The ban targets seafood products sourced from fisheries that fail to meet the MMPA’s “comparability” standards, which require foreign fisheries to demonstrate marine mammal protection measures equivalent to those used by US fisheries. According to the National Marine Fisheries Service (NMFS), part of NOAA Fisheries, any seafood imports from non-compliant fisheries must be accompanied by a government-issued Certificate of Approval (COA) at the time of entry. Shipments lacking a valid COA will be denied customs clearance.
NMFS officials outlined these requirements during an importer network briefing on December 16, confirming that enforcement will be strict once the deadline arrives. The agency estimates that the ban could affect approximately $3.6 billion in seafood trade, a significant share of total US seafood imports, which reached roughly $25.8 billion annually.
Tuna Exports Face the Greatest Exposure
Tuna fisheries across multiple major exporting countries are expected to face severe disruption. Many have been denied MMPA comparability status due to the continued use of fishing methods such as drift nets, gillnets, and entanglement nets, which are considered high-risk for marine mammal bycatch.
In 2024, Vietnam exported nearly $270 million in tuna to the US, much of it produced using methods now restricted under the MMPA framework. Indonesia shipped approximately $244 million worth of tuna, with portions of its bigeye, yellowfin, and skipjack fisheries falling under the ban.

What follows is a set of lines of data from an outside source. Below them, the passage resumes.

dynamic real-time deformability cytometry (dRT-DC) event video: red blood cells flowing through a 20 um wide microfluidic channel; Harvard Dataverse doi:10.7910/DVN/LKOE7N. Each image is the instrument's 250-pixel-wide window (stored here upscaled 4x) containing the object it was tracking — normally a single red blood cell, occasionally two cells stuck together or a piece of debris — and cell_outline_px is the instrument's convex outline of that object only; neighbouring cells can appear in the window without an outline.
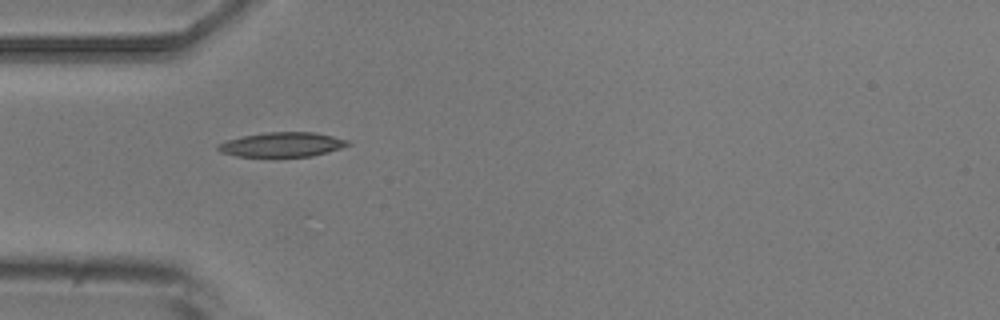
{"species": "common noctule bat (a hibernating species)", "species_latin": "Nyctalus noctula", "temperature_condition": "room temperature", "stored_images_in_passage": 2, "camera_frame_rate_fps": 3000, "um_per_image_px": 0.085, "animal": {"sex": "male", "body_mass_g": 20.5, "forearm_length_mm": 52.5}, "frame": {"image": 1, "passage_image": 1, "time_ms": 0.0, "image_size_px": [1000, 320], "cell_outline_px": [[352, 144], [328, 152], [312, 156], [236, 156], [220, 152], [216, 148], [216, 144], [228, 140], [244, 136], [268, 132], [312, 132], [332, 136], [348, 140]], "centroid_in_image_um": [23.97, 12.29], "position_along_channel_um": 61.0, "area_um2": 18.38}}
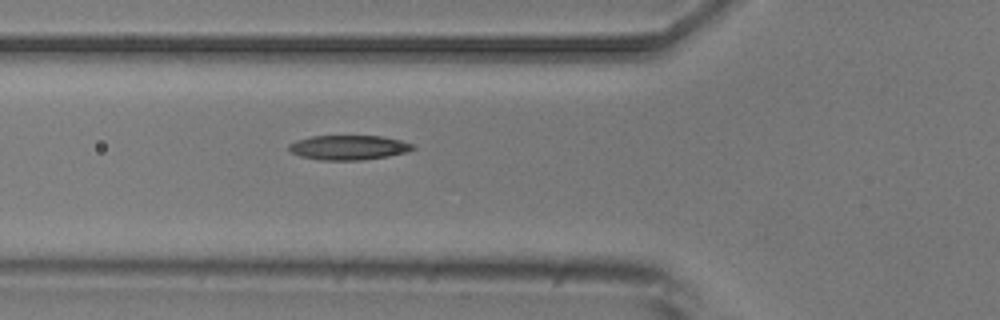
{"frame": {"image": 2, "passage_image": 2, "time_ms": 1.0, "image_size_px": [1000, 320], "cell_outline_px": [[416, 148], [408, 152], [388, 156], [360, 160], [320, 160], [300, 156], [292, 152], [288, 148], [288, 144], [296, 140], [312, 136], [380, 136], [400, 140], [412, 144]], "centroid_in_image_um": [29.63, 12.54], "position_along_channel_um": 96.2, "area_um2": 17.74}}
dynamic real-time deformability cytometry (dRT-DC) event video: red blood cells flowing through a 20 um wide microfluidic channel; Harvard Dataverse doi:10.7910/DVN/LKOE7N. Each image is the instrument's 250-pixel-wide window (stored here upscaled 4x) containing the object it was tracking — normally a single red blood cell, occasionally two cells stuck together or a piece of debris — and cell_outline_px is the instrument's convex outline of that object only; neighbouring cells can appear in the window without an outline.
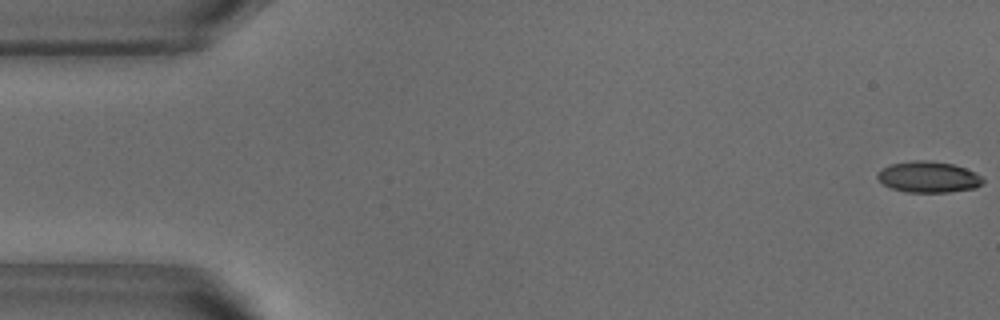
{"species": "common noctule bat (a hibernating species)", "species_latin": "Nyctalus noctula", "temperature_condition": "warm", "stored_images_in_passage": 53, "camera_frame_rate_fps": 3000, "um_per_image_px": 0.085, "animal": {"sex": "male", "body_mass_g": 18.8}, "frame": {"image": 1, "passage_image": 1, "time_ms": 0.0, "image_size_px": [1000, 320], "cell_outline_px": [[984, 184], [976, 188], [948, 192], [908, 192], [892, 188], [884, 184], [876, 176], [876, 172], [880, 168], [888, 164], [912, 160], [928, 160], [952, 164], [964, 168], [980, 176], [984, 180]], "centroid_in_image_um": [78.88, 15.03], "position_along_channel_um": 6.1, "area_um2": 19.19}}
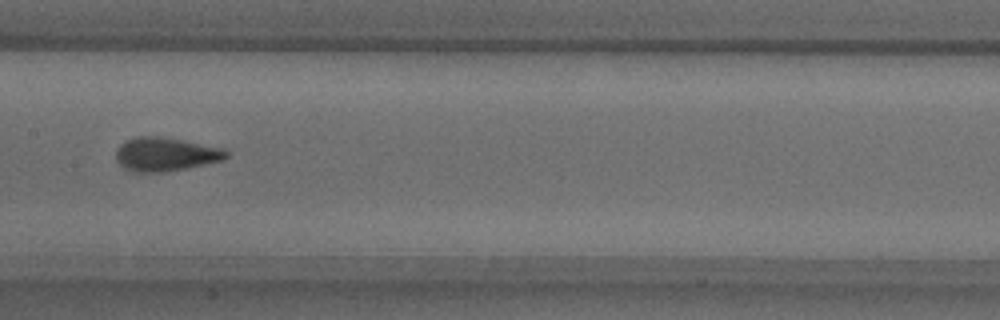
{"frame": {"image": 2, "passage_image": 26, "time_ms": 8.333, "image_size_px": [1000, 320], "cell_outline_px": [[228, 156], [224, 160], [164, 172], [132, 172], [124, 168], [116, 160], [116, 152], [120, 144], [136, 136], [156, 136], [180, 140], [224, 148], [228, 152]], "centroid_in_image_um": [14.05, 13.12], "position_along_channel_um": 193.3, "area_um2": 21.44}}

Ecuador’s tuna exports exceeded $147 million, and its reliance on gillnet and entanglement net fishing places a substantial portion of that trade at risk.

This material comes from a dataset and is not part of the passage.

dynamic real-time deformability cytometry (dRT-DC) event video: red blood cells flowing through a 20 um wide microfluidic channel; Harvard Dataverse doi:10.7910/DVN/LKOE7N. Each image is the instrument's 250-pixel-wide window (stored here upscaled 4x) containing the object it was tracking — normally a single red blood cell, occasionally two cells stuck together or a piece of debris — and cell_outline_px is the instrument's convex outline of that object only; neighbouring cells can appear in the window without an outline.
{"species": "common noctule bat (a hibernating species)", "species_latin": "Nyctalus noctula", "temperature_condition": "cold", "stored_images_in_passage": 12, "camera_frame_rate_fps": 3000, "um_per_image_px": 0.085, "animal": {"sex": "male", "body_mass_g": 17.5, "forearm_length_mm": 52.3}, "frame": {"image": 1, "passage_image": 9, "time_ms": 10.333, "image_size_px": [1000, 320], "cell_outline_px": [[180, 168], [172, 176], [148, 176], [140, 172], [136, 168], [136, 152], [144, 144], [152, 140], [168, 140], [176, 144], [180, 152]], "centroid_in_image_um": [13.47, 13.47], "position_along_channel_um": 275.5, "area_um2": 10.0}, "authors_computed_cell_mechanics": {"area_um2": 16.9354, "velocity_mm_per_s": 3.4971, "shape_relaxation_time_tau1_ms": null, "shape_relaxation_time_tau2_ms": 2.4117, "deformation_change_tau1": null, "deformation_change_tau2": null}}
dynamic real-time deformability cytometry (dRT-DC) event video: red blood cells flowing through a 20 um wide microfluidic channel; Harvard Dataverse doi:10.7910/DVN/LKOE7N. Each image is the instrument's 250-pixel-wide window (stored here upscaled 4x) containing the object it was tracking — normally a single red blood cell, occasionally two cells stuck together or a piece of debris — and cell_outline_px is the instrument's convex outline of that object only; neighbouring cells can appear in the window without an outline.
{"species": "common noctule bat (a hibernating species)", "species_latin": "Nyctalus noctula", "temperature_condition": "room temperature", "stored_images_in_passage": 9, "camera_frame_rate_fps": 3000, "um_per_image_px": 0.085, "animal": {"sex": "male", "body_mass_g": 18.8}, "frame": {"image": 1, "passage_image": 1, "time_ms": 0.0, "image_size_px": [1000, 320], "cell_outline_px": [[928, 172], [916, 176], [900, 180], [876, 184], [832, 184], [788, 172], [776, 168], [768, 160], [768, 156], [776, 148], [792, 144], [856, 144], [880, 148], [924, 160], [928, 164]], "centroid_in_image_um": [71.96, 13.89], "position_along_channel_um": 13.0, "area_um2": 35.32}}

Additional restrictions will apply to longline-caught tuna from the Philippines and skipjack tuna harvested by Chinese vessels using gillnets, further tightening supply options for US importers.
Mahi-Mahi Supplies Also Under Pressure
The impact on mahi-mahi (dolphinfish) is expected to be similarly disruptive. Fisheries in Peru, Ecuador, Indonesia, Vietnam, Colombia, Malaysia, Sri Lanka, and El Salvador will be barred from exporting mahi-mahi to the US if they fail to meet MMPA standards.

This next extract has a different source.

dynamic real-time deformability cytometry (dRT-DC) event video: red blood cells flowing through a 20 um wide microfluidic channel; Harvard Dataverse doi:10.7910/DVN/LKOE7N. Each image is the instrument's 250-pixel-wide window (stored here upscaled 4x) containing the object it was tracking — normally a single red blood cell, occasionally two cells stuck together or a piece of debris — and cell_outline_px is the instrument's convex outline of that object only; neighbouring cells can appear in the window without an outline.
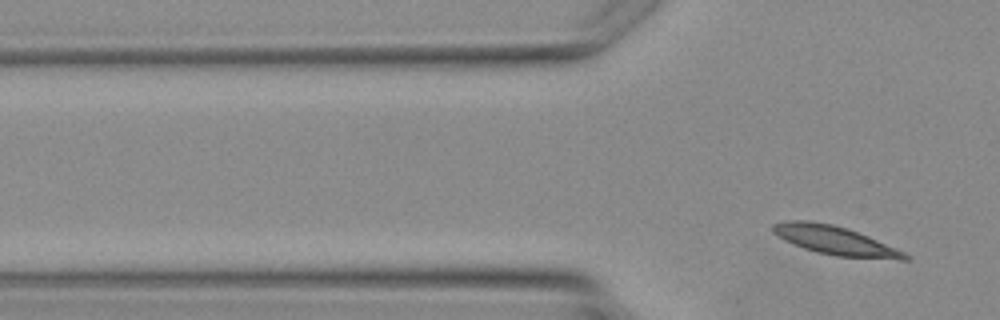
{"species": "Egyptian fruit bat (a non-hibernating species)", "species_latin": "Rousettus aegyptiacus", "temperature_condition": "warm", "stored_images_in_passage": 5, "segment_of_instrument_passage": [3, 3], "camera_frame_rate_fps": 3000, "um_per_image_px": 0.085, "animal": {"sex": "female"}, "frame": {"image": 1, "passage_image": 5, "time_ms": 4.667, "image_size_px": [1000, 320], "cell_outline_px": [[912, 260], [900, 260], [836, 256], [816, 252], [792, 244], [776, 236], [768, 228], [772, 224], [788, 220], [808, 220], [832, 224], [868, 236], [904, 252], [912, 256]], "centroid_in_image_um": [70.94, 20.44], "position_along_channel_um": 54.9, "area_um2": 22.25}}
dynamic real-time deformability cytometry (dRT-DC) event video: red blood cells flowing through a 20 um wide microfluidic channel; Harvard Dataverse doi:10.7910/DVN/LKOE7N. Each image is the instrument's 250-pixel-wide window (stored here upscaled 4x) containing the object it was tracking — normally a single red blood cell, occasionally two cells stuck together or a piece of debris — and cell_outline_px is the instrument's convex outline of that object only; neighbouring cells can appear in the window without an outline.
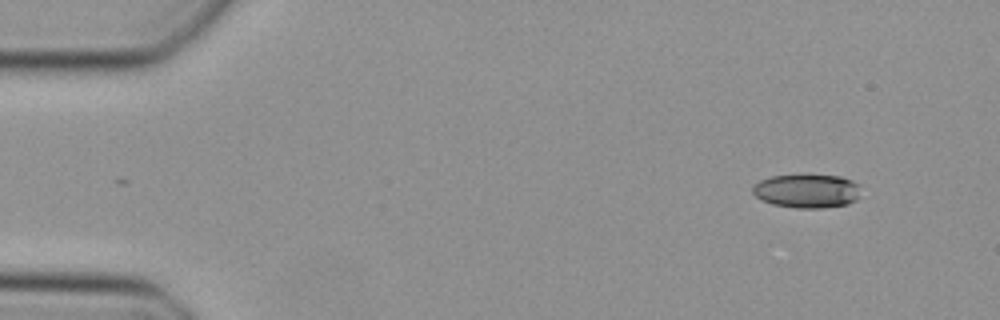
{"species": "Egyptian fruit bat (a non-hibernating species)", "species_latin": "Rousettus aegyptiacus", "temperature_condition": "cold", "stored_images_in_passage": 45, "camera_frame_rate_fps": 3000, "um_per_image_px": 0.085, "animal": {"sex": "female"}, "frame": {"image": 1, "passage_image": 1, "time_ms": 0.0, "image_size_px": [1000, 320], "cell_outline_px": [[860, 184], [856, 200], [848, 204], [824, 208], [796, 208], [772, 204], [760, 200], [752, 192], [752, 184], [760, 180], [772, 176], [840, 176], [852, 180]], "centroid_in_image_um": [68.56, 16.25], "position_along_channel_um": 16.4, "area_um2": 21.21}}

Peru alone exported more than $100 million in mahi-mahi to the US in 2024, while Ecuador shipped approximately $60 million. These volumes now face uncertainty as exporters scramble to secure compliance certification or redirect product to alternative markets.
Compliance Thresholds Rise for the Entire Supply Chain
At present, aside from legal challenges related to swimming crab fisheries, no major new lawsuits have been filed to block the implementation of the MMPA import ban. With the full rollout of the COA system, the compliance burden for seafood exporters and US importers has increased significantly.
Key issues such as fishing methods, processing pathways, transshipment practices, and country-of-origin determination are no longer administrative formalities but central enforcement criteria. As a result, trade risk is shifting from regulatory backrooms to the front line of customs clearance, forcing the global seafood supply chain to adapt well ahead of the 2026 deadline.